As we sat on the train from Zurich to Olten, they announced our connecting train to Zofingen, and learned that it's pronounced more like Tsoh-fingen, than Tsoff-ingen. It's a peaceful little old place, the canton capital of Aarau --- we lived on the Aare, once, in Bern, and caught a glimpse of that river this morning. We're staying for the next five nights at the Hotel Engel, which has an eponymous (golden) angel hanging over the entrance so that you can spot it from the end of the cobbled street. Most of the buildings in the old town date back to the 16th century, and the old fountains still stand in the Plätzli, the cobbled squares. One fountain has the stone statue of a Habsburg soldier with striped socks standing over it: Niklaus Thut, who, during a battle against the Old Swiss Confederates in 1386, saved the city's banner by stuffing it in his mouth "shortly before his death", as it says in the English leaflet about the Old Town Sights. He is considered a hero. I'm afraid Chris and I saw the funny side of that story.
After a sleepless night over the Atlantic, we are easy to please. It was about 24 hours ago now that we left our slush-surrounded house in Ottawa by taxi, to catch the VIA-Rail train to Dorval, as we'd done in January. I relaxed thoroughly on this ride, finishing off some grapes I'd brought and sipping the very strong VIA-Rail coffee. Again, the fields were white, this time with thick fog above them. The shuttle bus gets one to CYUL airport in good time; it was too early to drop the bags, so we wandered around for a while, wheeling our luggage, before enduring a three hour wait in the departures hall. Our plane was packed, many orthodox Jewish people coming on board speaking a mixture of Hebrew, French and Yiddish, the men wearing their distinctive hats or caps, bound for Israel I guess, changing at Zürich. Another large contingent of travellers was from India. The airport TV screen in our waiting area was showing a woman with a gratingly condescending voice giving unnecessary advice, in awful, loud Quebec-French, to mums travelling with young children: "On va flyer!"
After extensive de-icing of our wings, on a flyé all night, across the Sea of Cork and the Channel Islands, to Zürich, on a Swiss plane. The seats were better padded than Air Canada's, but smaller. The food was definitely better, with croissants for breakfast. We had paid extra for exit row seats, but this meant that our carry-on luggage had to be kept in the overhead bins all the way, so all I had to rest my feet on was my boots, and the armrests covering our tray table hinges were immovable. Swiss Air's complimentary earphones didn't fit my ears, but I watched two in-flight movies even so: On Chesil Beach (I have read this novel about a frigid young 1950s Englishwoman and the pitiable young man in love with her, and thought the film a good interpretation) and then a Dany Boon comedy La Ch'tite Famille, to cheer me up again.

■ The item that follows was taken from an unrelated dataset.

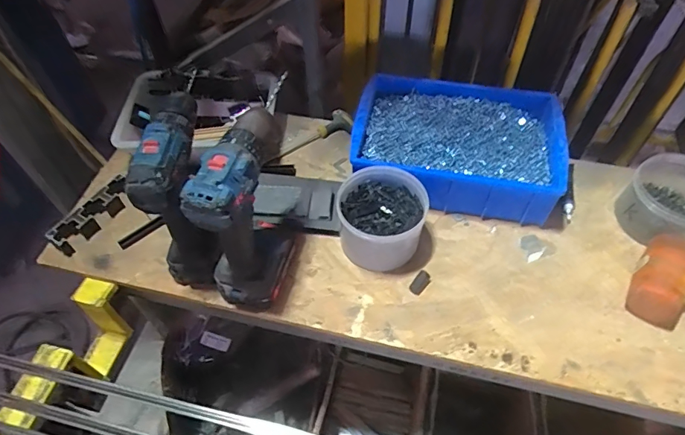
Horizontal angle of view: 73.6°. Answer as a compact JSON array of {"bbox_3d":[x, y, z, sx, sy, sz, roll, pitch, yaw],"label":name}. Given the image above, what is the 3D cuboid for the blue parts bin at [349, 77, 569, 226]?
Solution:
[{"bbox_3d":[0.173,-0.115,0.707,0.300,0.094,0.234,8,55,6],"label":"blue parts bin"}]

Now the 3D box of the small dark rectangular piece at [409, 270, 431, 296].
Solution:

We landed in the dark, with fog at this end too and had an easy walk through customs and immigration, eventually buying single rail tickets to Zofingen from the airport SBB ticket office. The ticket machine didn't accept either of my foreign VISA cards.
The Swiss have just had a referendum not unlike the Brexit one, having to vote whether to maintain their deference to International Law or have their own, independent legal system. 66% have voted against independence, but posters are still up around town referring to the Kuhhorn clause about special rights for farmers who own horned animals, goats, cattle. Switzerland is a rural land. We have already spotted some elderly gentlemen with extraordinary long white beards. When we arrived in Zurich we had to board a little train zu den Gates und Baggage Claim (sic) in which a recording of cow-bells, birdsong, Alphorn music and yodelling was played to us during the very short ride, with a synchronised video screened on the walls of its tunnel. We sat in an airport café having a second breakfast, where the walls were papered with an enlarged map of the Graubünden area with the names of the mountains and other geographical features all in Romantsch, which is similar to Portuguese.
Because it was still terrible early in the day, hardly light yet, we decided to pause our onward journey at Zürich Hbf, so that we could stretch our legs in the fresh air for a while. I could remember the walk I did the last time I was here. We walked the length of the Bahnhofstrasse to the lake (Lake Zürich), saw the swans and some moored boats, then meandered back again through the old town, all very European-looking.